Renee K

In regards to Sepsis Awareness, I would like to share my story of survival if I could. I would say that my story is very unique because the location of my infection does not happen very often. In fact, it has only occurred about 200 times according to modern medical literature. This condition called septic sacroiliitis (infection of the sacroiliac joint). It is a very painful condition and the reason why it progressed as bad as it did was from misdiagnosis.

I was visiting family in another state when I woke up with very sharp pain in my left side on my backside. I felt pain in the back of my pelvis at the time but didn’t think much of it since it was not unbearable. I brushed it off because I thought it was a result of sleeping on a poorly supported mattress. I spent the remainder of the day running around with my family, doing numerous activities. As the day progressed, I noticed that the pain became worse and worse. By the end of that day, I could barely move. I decided enough was enough and I had my family member drive me to the hospital.

I know I was seen at least two times at that hospital and both times they brushed me off and gave me medication to control the pain (which did absolutely nothing!). Time passed and I kept getting discharged from the ER with no real explanation about what was causing the pain. I don’t know how the ER was able to make a judgment on my condition since they didn’t bother to do blood work. I eventually found myself sleeping on the couch in my family member’s home. I was scared because I fell asleep on the couch and could not move to get to the restroom or get myself a glass of water or anything!

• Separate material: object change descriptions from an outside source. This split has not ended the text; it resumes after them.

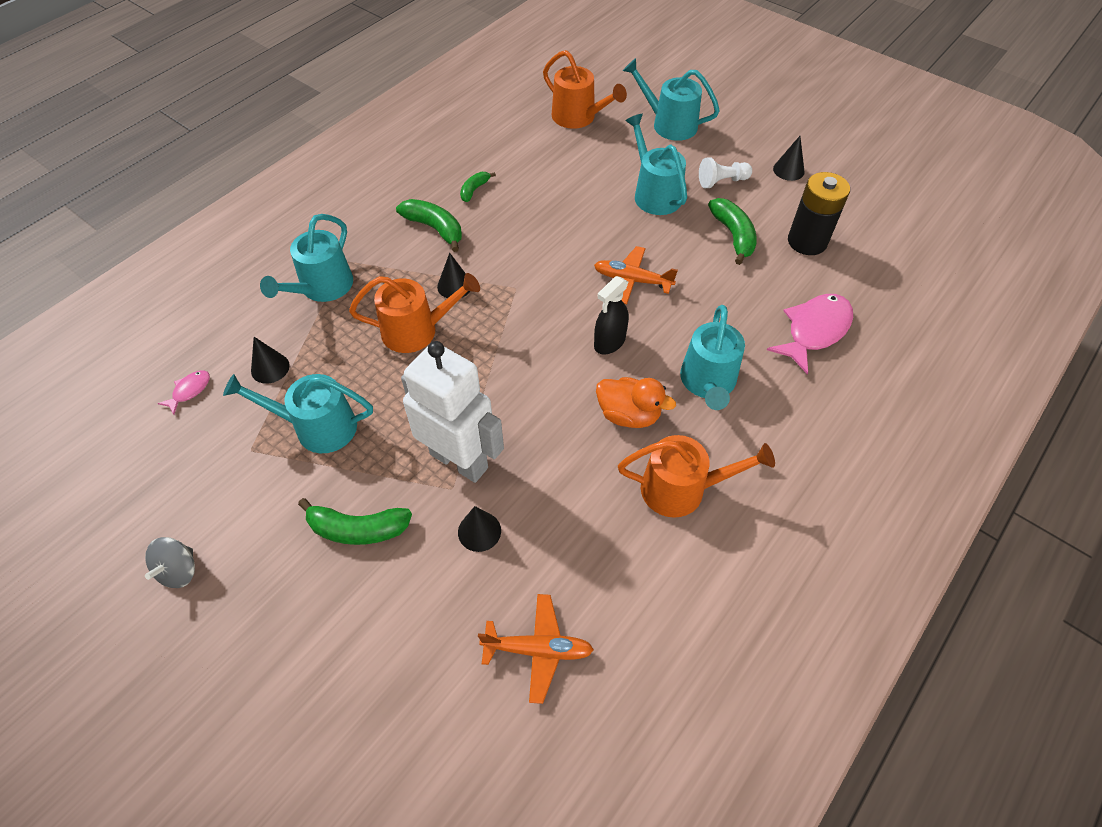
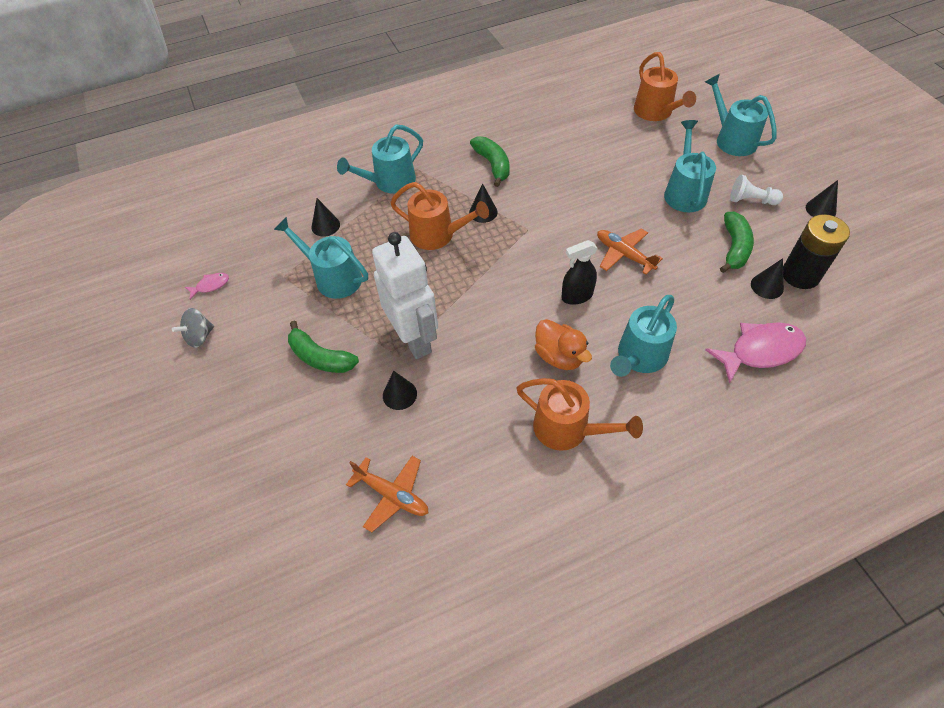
camera: 30 degrees right, 0 degrees up
pink fish [157,370,210,415] -> pink fish moved to [185,273,229,300]
green banana [460,172,496,202] -> none
none -> black cone [751,258,784,299]

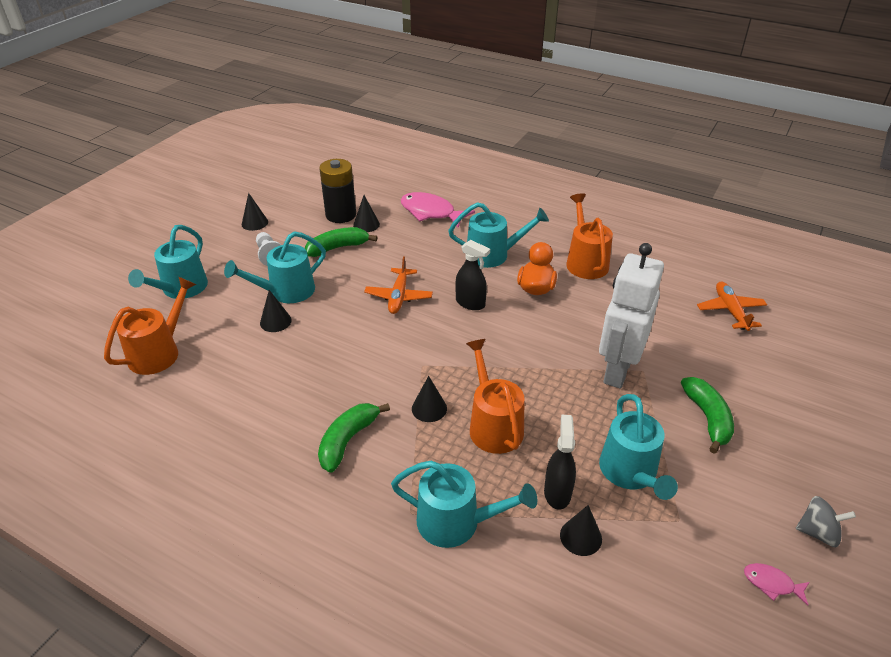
camera: 130 degrees left, 15 degrees down
black cone [383,371,417,410] -> black cone moved to [260,290,292,332]
none -> black spray bottle [544,414,576,510]

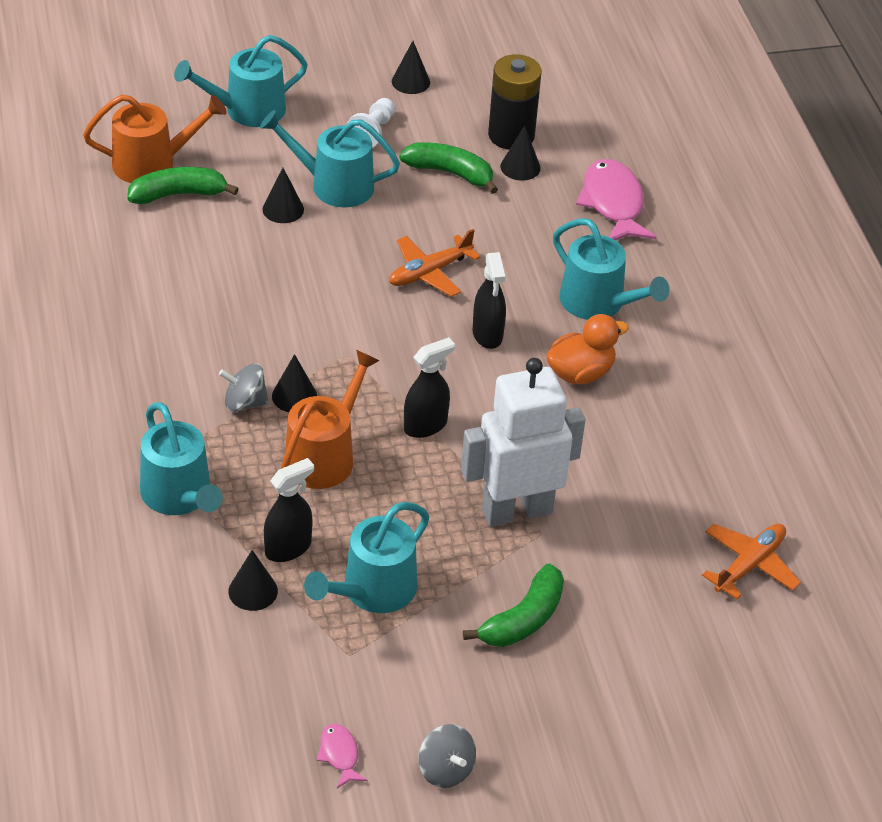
camera: 45 degrees right, 5 degrees up
green banana [318,403,390,472] -> green banana moved to [127,167,239,204]
orange watering can [566,193,613,279] -> none
none -> grey spinning top [219,363,269,412]
none -> black spray bottle [404,337,455,438]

I asked my family member to call for help and she eventually called for an ambulance but with much hesitation. The paramedics soon arrived and were very rude to me because they thought I was being over dramatic. I was transported back to the same hospital where they discharged me without taking blood. I was eventually able to find an airline ticket back to the airport close to home and my parents booked the flight for the next morning. I needed a wheelchair to get me through the airport and security. My family member pushed me in the wheelchair up to the terminal where I caught my flight back home. The flight attendants were very friendly and pushed me onto the plane. I was the first to board and I sat on the front row in a window seat so that I would not block the other passengers when the plane made it to our destination. The night before flying back home, I didn’t get any sleep and I counted the hours and minutes leading to the time that I would fly back home. All of this time is hard to remember because I was very ill-so I apologize.

I eventually made it back and my parents picked me up from the terminal and drove me to my home. My father parked the car outside of the house and I was in so much pain that I could not lift myself out of the car! My parents immediately drove me to the ER where a competent doctor evaluated me. He mentioned that he wasn’t completely sure what was causing my pain but the ER in the next town over had a better facility to evaluate me in. I was transported in a critical care ambulance where I truly felt that I was losing my mind. I felt that I was hallucinating. I was hearing conversations from the nurse that was all in my head. I eventually made it to the other ER where an MRI was taken of the area and they said initially that it was a “shadow”. The doctor there was incompetent and made the decision that I had the flu and that I should be discharged without further evaluation. My parents refused to take me home and demanded that they take my temperature and it was 105 degrees! The nurse that took my temperature did not believe that it was real and she exited the curtain and came back saying that I would be admitted to the hospital.

I was admitted to the hospital in the critical care unit where I was closely monitored because I was in such bad condition. Initially, I was on two antibiotics one for MRSA and another for MSSA since they knew it was an infection but wasn’t 100% sure what type of infection (since the cultures where not ready to read yet). I was diagnosed with septic sacroiliitis. The infection started in the blood stream and worked its way to the muscle by my pelvis where it spread to my sacroiliac joint. It formed an abscess 4.5cm in diameter which had to be surgically drained.

I spent a total of 6 days in the hospital and 4 months on IV antibiotics as a result and an additional 2 months on oral antibiotics. This was almost 4 years ago and at the time I was only 20 years old. It took so much out of me and I can’t believe that any medical facility could let this happen. I am happy to be alive and angry that I had lack of support from the very people that are paid to diagnose these conditions.

This experience taught me that medical professionals need to be better educated on how to screen for sepsis. This mistake almost cost me my life and it resulted in me losing years of my life since the recovery time was so long. I have issues with permanent arthritis that has improved substantially but will affect me for the rest of my life. I have been spending the last few months researching this topic and I found that in most cases the infection attaches to the patient’s spine where it can permanently paralyze someone. Even more shocking, it can spread to someone’s brain and heart. I understand that I am very lucky to be alive and I would have died if it wasn’t for my infectious disease specialist who was assigned to my case shortly after being admitted to the hospital.

I am still very much angry but at the same time happy that I am not another statistic. By sharing my story of survival, I am hoping that I can raise awareness to the “silent killer”. I am hoping that this story will raise awareness and save many lives as a result.